### SOURCE MATERIAL
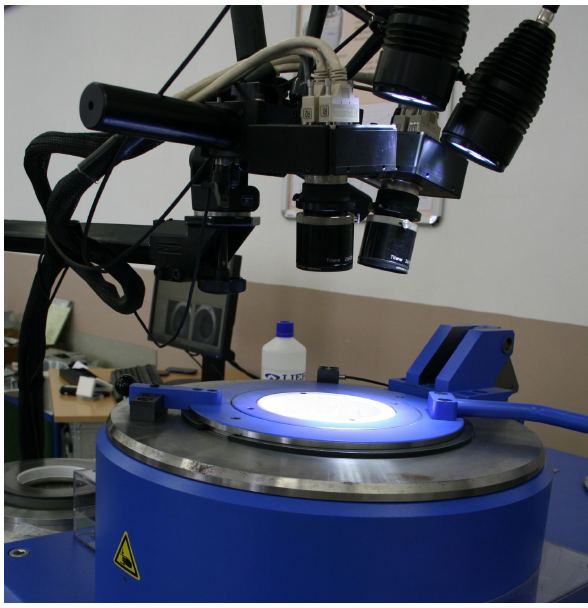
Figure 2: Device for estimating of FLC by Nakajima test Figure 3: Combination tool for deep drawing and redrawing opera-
...
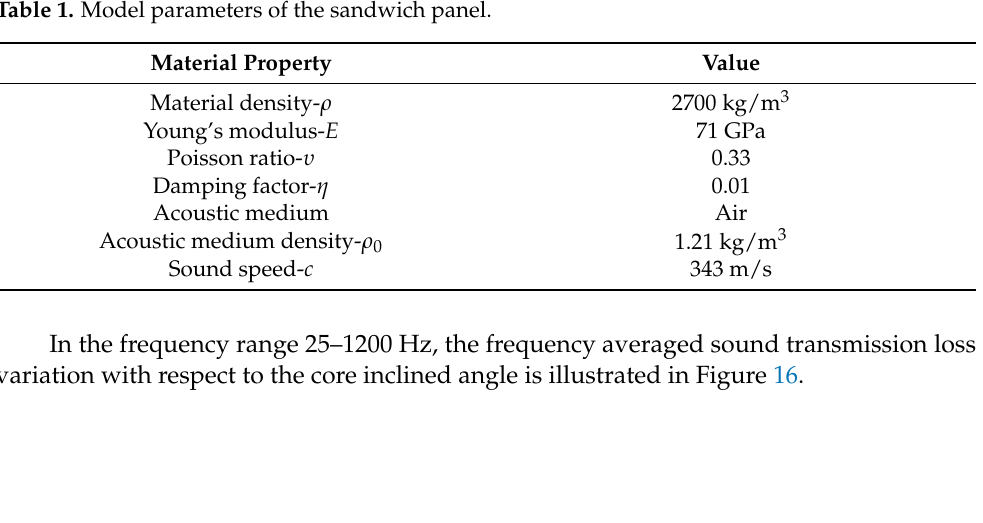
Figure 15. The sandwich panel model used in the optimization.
==
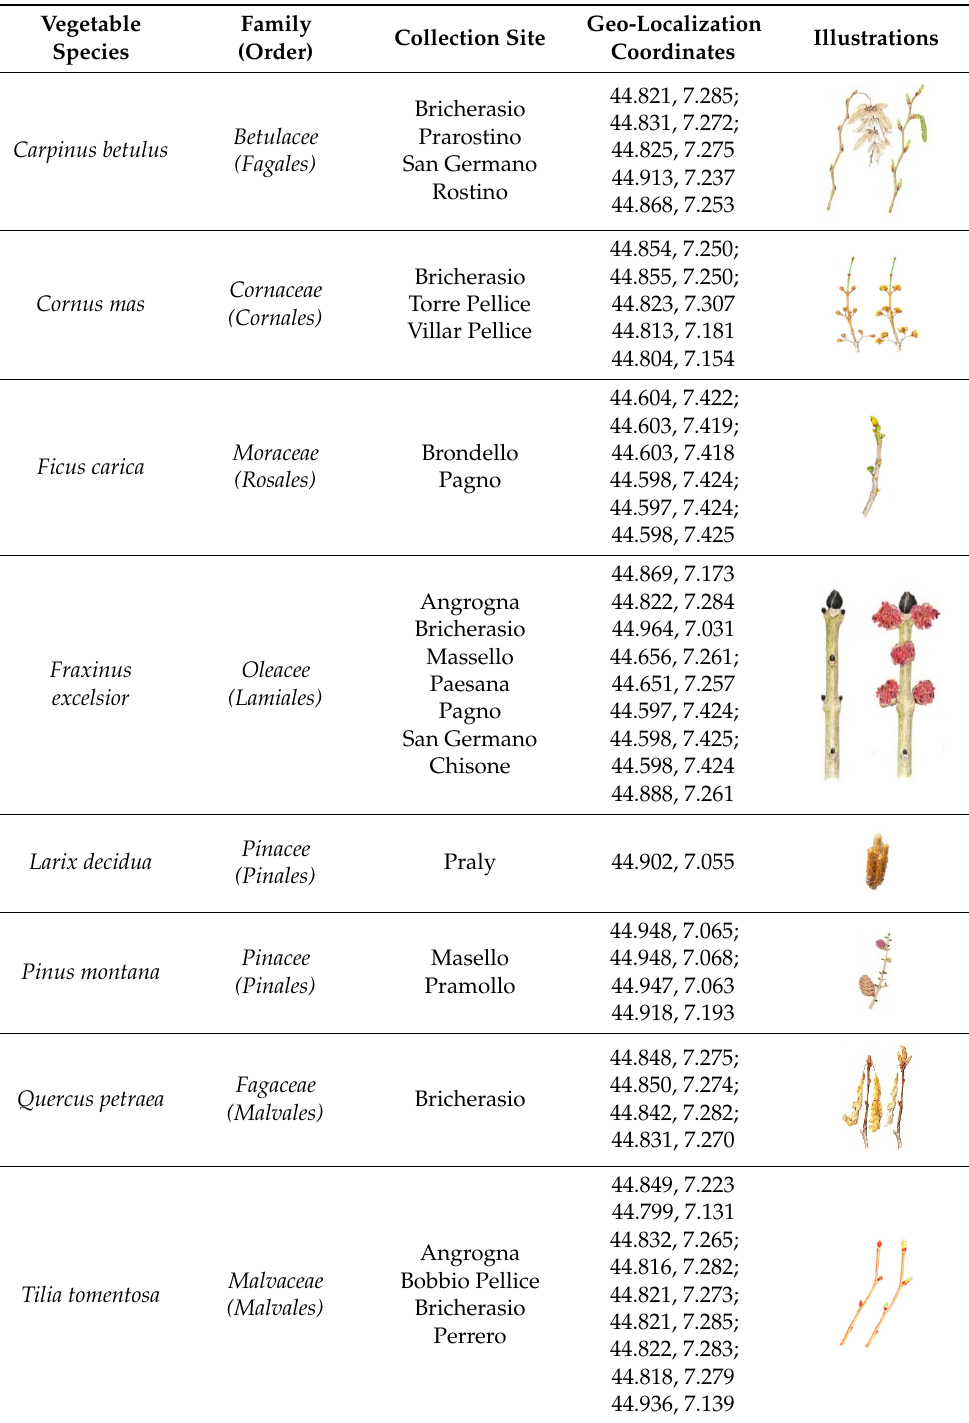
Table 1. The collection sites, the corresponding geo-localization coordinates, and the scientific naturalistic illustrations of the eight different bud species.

### EXERCISE
For the word "Figure", count the lines of the records that contain it and give only the number.

### REPLY
2